Today, many variations of mindfulness exist, and secular versions of the practice are widely used in therapeutic settings, schools, and businesses. Mindfulness practices has been found to be effective for lessening anxiety, reducing race and age bias, and even helping with emotional eating and weight loss.
Many thousands of studies on mindfulness have been published to date, and the field of research has expanded to look beyond practices that involve sitting still to movement-based contemplative practices, such as yoga and tai chi.
Here are six studies that may help you or a loved one on the path to better health and well-being. (To keep up on the latest in mindfulness research, see the American Mindfulness Research Association's database (subscription), Mindfulness journal (subscription), or Mindful.org.)
1) Severe Headache Relief
Migraines, are intense, throbbing headaches that can cause nausea, vomiting, and sensitivity to light, are considered the sixth most frequent cause of disability.
In a 2020 randomized controlled trial, scientists tested whether mindfulness training could help reduce migraines by altering structure and function in regions of the brain associated with cognitive aspects of pain processing.
Researchers assigned 98 people who had experienced consistent severe headaches in the past month to either an enhanced Mindfulness-Based Stress Reduction (MBSR) group or a stress management program (control group). More than 52 percernt of MBSR participants had at least a 50 percent improvement in their headaches by week 20 in the study compared to 23 percent improvement in the control group. The MBSR partcipants also reported significantly less headache-related disability at that 20-week mark.

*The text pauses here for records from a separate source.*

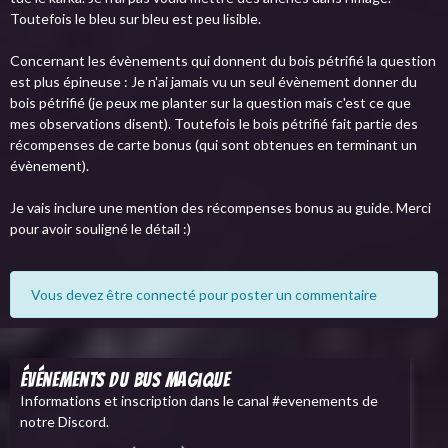
Toutefois le bleu sur bleu est peu lisible.
Concernant les évènements qui donnent du bois pétrifié la question
est plus épineuse : Je n'ai jamais vu un seul évènement donner du
bois pétrifié (je peux me planter sur la question mais c'est ce que
mes observations disent). Toutefois le bois pétrifié fait partie des
récompenses de carte bonus (qui sont obtenues en terminant un
évènement).
Je vais inclure une mention des récompenses bonus au guide. Merci
pour avoir souligné le détail :)
Vous devez être connecté pour poster un commentaire
Événements du Bus Magique
Informations et inscription dans le canal #evenements de
notre Discord.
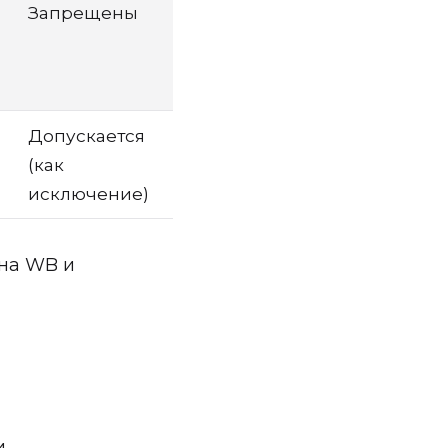
Запрещены
Допускается
(как
исключение)
 на WB и
и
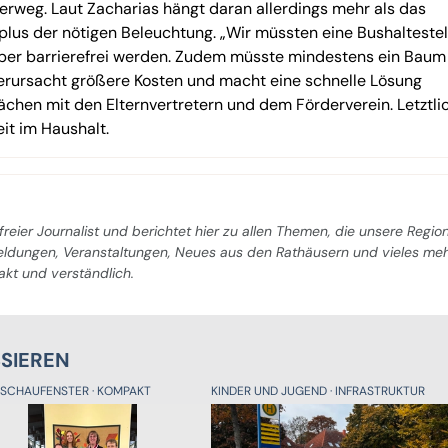
rweg. Laut Zacharias hängt daran allerdings mehr als das
plus der nötigen Beleuchtung. „Wir müssten eine Bushaltestel
 aber barrierefrei werden. Zudem müsste mindestens ein Baum
 verursacht größere Kosten und macht eine schnelle Lösung
ächen mit den Elternvertretern und dem Förderverein. Letztli
it im Haushalt.
freier Journalist und berichtet hier zu allen Themen, die unsere Regio
Meldungen, Veranstaltungen, Neues aus den Rathäusern und vieles me
pakt und verständlich.
SSIEREN
SSCHAUFENSTER
KOMPAKT
KINDER UND JUGEND
INFRASTRUKTUR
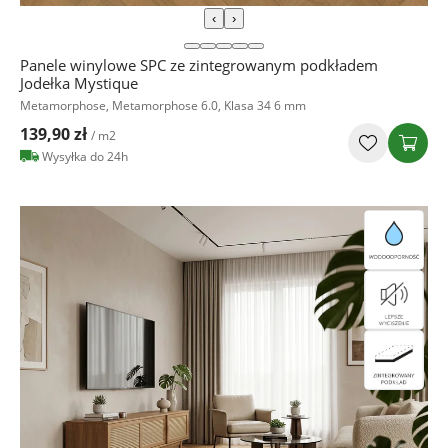
‹
›
Panele winylowe SPC ze zintegrowanym podkładem
Jodełka Mystique
Metamorphose, Metamorphose 6.0, Klasa 34 6 mm
139,90 zł
/ m2
Wysyłka do 24h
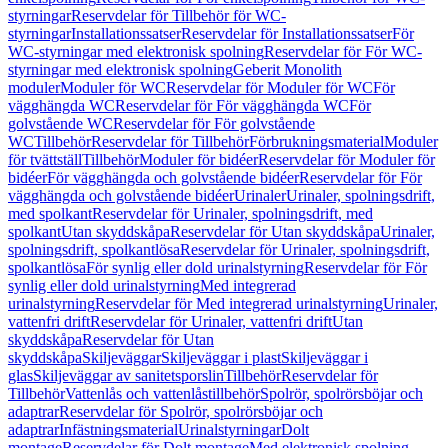
styrningar
Reservdelar för Tillbehör för WC-
styrningar
Installationssatser
Reservdelar för Installationssatser
För
WC-styrningar med elektronisk spolning
Reservdelar för För WC-
styrningar med elektronisk spolning
Geberit Monolith
moduler
Moduler för WC
Reservdelar för Moduler för WC
För
vägghängda WC
Reservdelar för För vägghängda WC
För
golvstående WC
Reservdelar för För golvstående
WC
Tillbehör
Reservdelar för Tillbehör
Förbrukningsmaterial
Moduler
för tvättställ
Tillbehör
Moduler för bidéer
Reservdelar för Moduler för
bidéer
För vägghängda och golvstående bidéer
Reservdelar för För
vägghängda och golvstående bidéer
Urinaler
Urinaler, spolningsdrift,
med spolkant
Reservdelar för Urinaler, spolningsdrift, med
spolkant
Utan skyddskåpa
Reservdelar för Utan skyddskåpa
Urinaler,
spolningsdrift, spolkantlösa
Reservdelar för Urinaler, spolningsdrift,
spolkantlösa
För synlig eller dold urinalstyrning
Reservdelar för För
synlig eller dold urinalstyrning
Med integrerad
urinalstyrning
Reservdelar för Med integrerad urinalstyrning
Urinaler,
vattenfri drift
Reservdelar för Urinaler, vattenfri drift
Utan
skyddskåpa
Reservdelar för Utan
skyddskåpa
Skiljeväggar
Skiljeväggar i plast
Skiljeväggar i
glas
Skiljeväggar av sanitetsporslin
Tillbehör
Reservdelar för
Tillbehör
Vattenlås och vattenlåstillbehör
Spolrör, spolrörsböjar och
adaptrar
Reservdelar för Spolrör, spolrörsböjar och
adaptrar
Infästningsmaterial
Urinalstyrningar
Dolt
montage
Reservdelar för Dolt montage
Med elektronisk spolning,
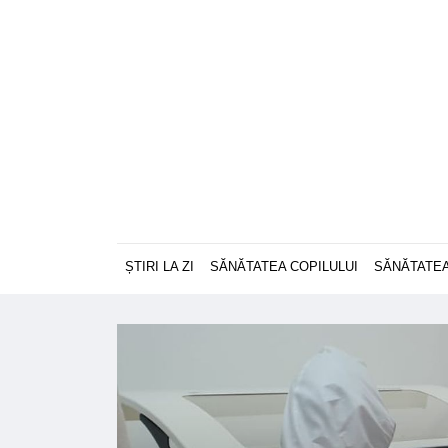
ȘTIRI LA ZI
SĂNĂTATEA COPILULUI
SĂNĂTATEA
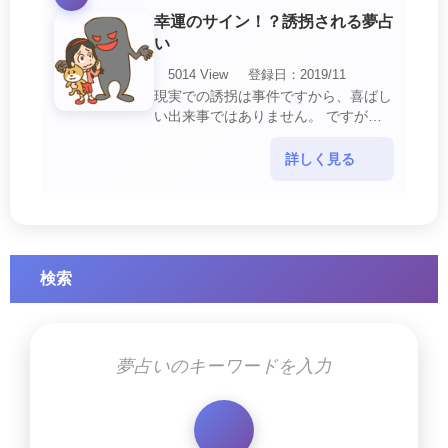
幸運のサイン！？誘拐される夢占
い
5014 View
登録日：2019/11
現実での誘拐は事件ですから、喜ばし
い出来事ではありません。 ですが、
夢では幸運を示すサインを表している
場合があります。 誘拐される夢が示
詳しく見る
す幸運のサイ・・・
検索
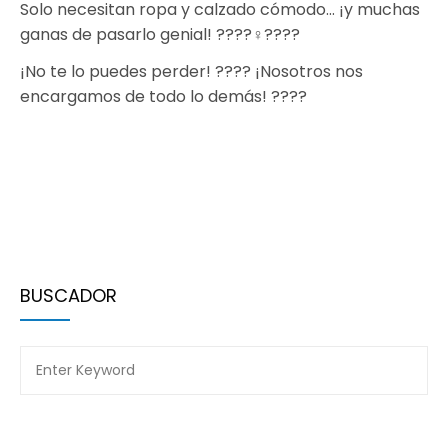
Solo necesitan ropa y calzado cómodo… ¡y muchas
ganas de pasarlo genial! ????‍♀️????
¡No te lo puedes perder! ???? ¡Nosotros nos
encargamos de todo lo demás! ????
BUSCADOR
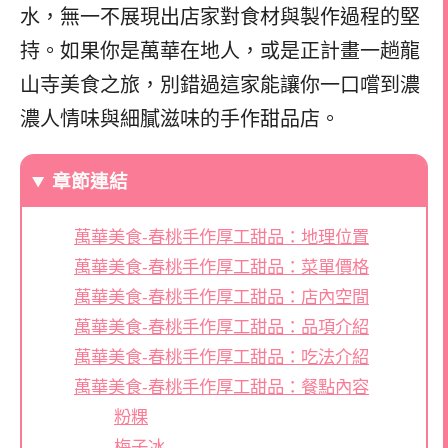
水，無一不展現出店家對食材與製作過程的堅
持。如果你是萬華在地人，或是正計畫一趟龍
山寺美食之旅，別錯過這家能讓你一口嚐到濃
濃人情味與細膩滋味的手作甜品店。
章節連結
萬華美食-春桃手作厚工甜品：地理位置
萬華美食-春桃手作厚工甜品：菜單價格
萬華美食-春桃手作厚工甜品：店內空間
萬華美食-春桃手作厚工甜品：品項介紹
萬華美食-春桃手作厚工甜品：吃法介紹
萬華美食-春桃手作厚工甜品：餐點內容
粉粿
梅子冰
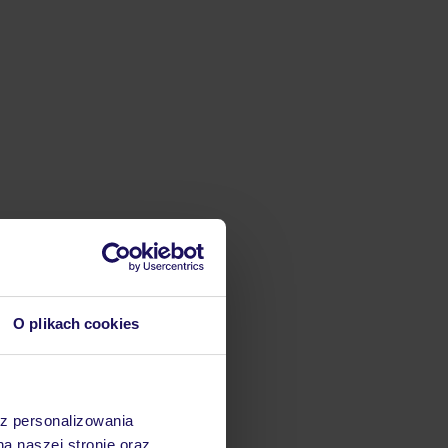
O plikach cookies
az personalizowania
na naszej stronie oraz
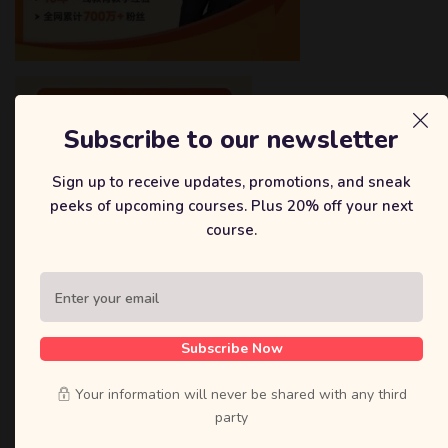
Subscribe to our newsletter
Sign up to receive updates, promotions, and sneak
peeks of upcoming courses. Plus 20% off your next
course.
Subscribe Now
Your information will never be shared with any third
party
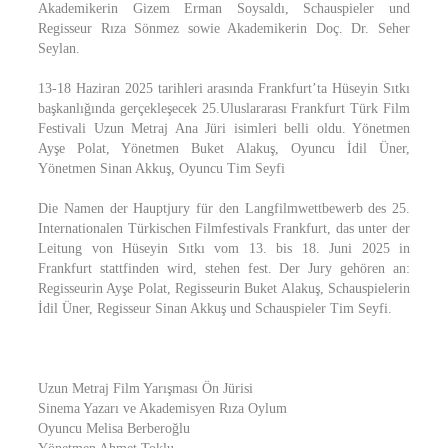
Akademikerin Gizem Erman Soysaldı, Schauspieler und
Regisseur Rıza Sönmez sowie Akademikerin Doç. Dr. Seher
Seylan.
13-18 Haziran 2025 tarihleri arasında Frankfurt’ta Hüseyin Sıtkı
başkanlığında gerçekleşecek 25.Uluslararası Frankfurt Türk Film
Festivali Uzun Metraj Ana Jüri isimleri belli oldu. Yönetmen
Ayşe Polat, Yönetmen Buket Alakuş, Oyuncu İdil Üner,
Yönetmen Sinan Akkuş, Oyuncu Tim Seyfi
Die Namen der Hauptjury für den Langfilmwettbewerb des 25.
Internationalen Türkischen Filmfestivals Frankfurt, das unter der
Leitung von Hüseyin Sıtkı vom 13. bis 18. Juni 2025 in
Frankfurt stattfinden wird, stehen fest. Der Jury gehören an:
Regisseurin Ayşe Polat, Regisseurin Buket Alakuş, Schauspielerin
İdil Üner, Regisseur Sinan Akkuş und Schauspieler Tim Seyfi.
Uzun Metraj Film Yarışması Ön Jürisi
Sinema Yazarı ve Akademisyen Rıza Oylum
Oyuncu Melisa Berberoğlu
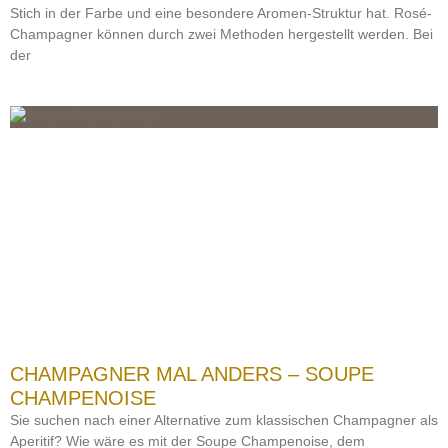
Stich in der Farbe und eine besondere Aromen-Struktur hat. Rosé-
Champagner können durch zwei Methoden hergestellt werden. Bei
der
CHAMPAGNER MAL ANDERS – SOUPE
CHAMPENOISE
Sie suchen nach einer Alternative zum klassischen Champagner als
Aperitif? Wie wäre es mit der Soupe Champenoise, dem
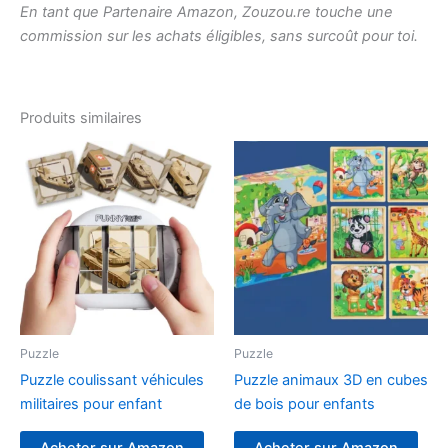
En tant que Partenaire Amazon, Zouzou.re touche une
commission sur les achats éligibles, sans surcoût pour toi.
Produits similaires
Puzzle
Puzzle
Puzzle coulissant véhicules
Puzzle animaux 3D en cubes
militaires pour enfant
de bois pour enfants
Acheter sur Amazon
Acheter sur Amazon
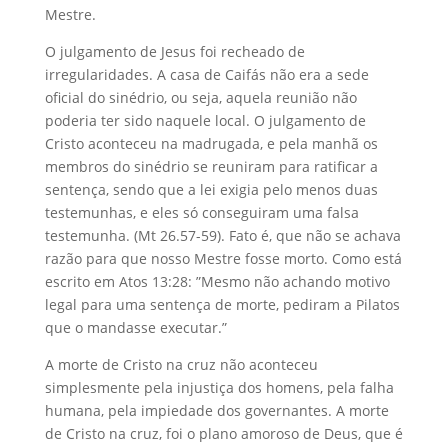
Mestre.
O julgamento de Jesus foi recheado de
irregularidades. A casa de Caifás não era a sede
oficial do sinédrio, ou seja, aquela reunião não
poderia ter sido naquele local. O julgamento de
Cristo aconteceu na madrugada, e pela manhã os
membros do sinédrio se reuniram para ratificar a
sentença, sendo que a lei exigia pelo menos duas
testemunhas, e eles só conseguiram uma falsa
testemunha. (Mt 26.57-59). Fato é, que não se achava
razão para que nosso Mestre fosse morto. Como está
escrito em Atos 13:28: ”Mesmo não achando motivo
legal para uma sentença de morte, pediram a Pilatos
que o mandasse executar.”
A morte de Cristo na cruz não aconteceu
simplesmente pela injustiça dos homens, pela falha
humana, pela impiedade dos governantes. A morte
de Cristo na cruz, foi o plano amoroso de Deus, que é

2) Looking To Be Less Distracted?
Another small 2020 study highlights how a regular meditation practice can yield significant neurocognitive benefits. In this study, half of the participants completed a formal MBSR training, while the other half completed a pilates training. Before and after the trainings, scientists tracked the participants electrical brain activity.
The results? The MBSR group exhibited enhanced cognitive control processes and the ability to overcome distractions, i.e. better ability to focus.
3) Calming Chronic Back Pain
Nearly eight out 10 people in the United Stated will experience lower back pain in their lives. The back supports most of the body’s weight and with more and more people spending the majority of their day sitting, it’s all to easy to develop pain and discomfort.
In a study of 342 people aged 20 to 70 published in the Journal of the American Medical Association, researchers found that participants using Mindfulness-Based Stress Reduction (MBSR) had greater improvement in function and back pain compared to the group that remained in standard care.
4) Help With Postpartum Depression
Approximately one in eight women have postpartum depression after giving birth, according to the CDC. Symptoms include feeling hopeless, anxious, and irritable, and having low energy.
Dr. Sona Dimidjian, a professor of psychology and neuroscience at the University of Colorado Boulder, released research that offers hope to new moms. She found that Mindfulness-Based Cognitive Therapy, which utilizes mindfulness exercises, is as effective as conventional treatment when it comes to preventing postpartum depression.
5) Focus at Work
A recent analysis of mindfulness research found that a “corporate culture of mindfulness not only improves focus, but the ability to manage stress and how employees work together.”
The researchers combed through 4,000 scientific papers to write "Contemplating Mindfulness at Work," which was published in the Journal of Management. Their main conclusion? Mindfulness is linked to better workplace function because it heightens the ability to concentrate, pay attention, and listen. Mindfulness also positively impacts work relationships and the ability to work in teams.
6) Resolving Relationship Conflict
Even the best romantic relationships go through challenging times. One study measured the impact of mindfulness practices during mild relationship conflicts and found promising results. In particular, the participants experienced quicker recovery time from their stress hormone levels, supporting the idea that mindfulness can lessen the physiological impacts of negative behaviors during tense times.